A few records:
○ ○ ○ ○ ○

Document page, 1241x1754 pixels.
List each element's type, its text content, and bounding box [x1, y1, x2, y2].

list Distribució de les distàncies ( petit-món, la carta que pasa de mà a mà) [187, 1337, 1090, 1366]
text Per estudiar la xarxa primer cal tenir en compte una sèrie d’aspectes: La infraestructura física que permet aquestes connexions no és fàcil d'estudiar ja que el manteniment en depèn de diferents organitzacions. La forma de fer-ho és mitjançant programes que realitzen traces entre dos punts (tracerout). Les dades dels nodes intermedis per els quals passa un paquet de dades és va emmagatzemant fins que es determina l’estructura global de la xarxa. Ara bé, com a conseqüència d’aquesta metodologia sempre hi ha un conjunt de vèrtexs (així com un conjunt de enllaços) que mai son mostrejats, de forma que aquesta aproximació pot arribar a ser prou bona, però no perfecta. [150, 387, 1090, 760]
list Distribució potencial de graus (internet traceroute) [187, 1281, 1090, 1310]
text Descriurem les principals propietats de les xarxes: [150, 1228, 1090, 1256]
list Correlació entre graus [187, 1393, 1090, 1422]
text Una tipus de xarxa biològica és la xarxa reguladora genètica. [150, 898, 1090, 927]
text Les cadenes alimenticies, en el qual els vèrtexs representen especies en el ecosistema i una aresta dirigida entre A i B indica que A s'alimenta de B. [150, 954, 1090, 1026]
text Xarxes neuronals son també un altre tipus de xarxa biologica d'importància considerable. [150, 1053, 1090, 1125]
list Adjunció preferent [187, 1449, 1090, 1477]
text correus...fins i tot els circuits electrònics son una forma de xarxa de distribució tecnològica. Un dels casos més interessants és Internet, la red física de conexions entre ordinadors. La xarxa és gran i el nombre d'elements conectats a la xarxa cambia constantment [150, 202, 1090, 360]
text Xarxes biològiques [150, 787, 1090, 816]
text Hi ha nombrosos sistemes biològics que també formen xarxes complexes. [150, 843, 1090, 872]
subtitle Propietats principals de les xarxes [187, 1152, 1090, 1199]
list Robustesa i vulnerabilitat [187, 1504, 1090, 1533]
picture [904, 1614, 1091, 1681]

○ ○ ○ ○ ○

→ **Goal**: Return, unchanged, the lines that run from the first one through the line containing "List each element's", including both.

→ **Task response**:
Document page, 1241x1754 pixels.
List each element's type, its text content, and bounding box [x1, y1, x2, y2].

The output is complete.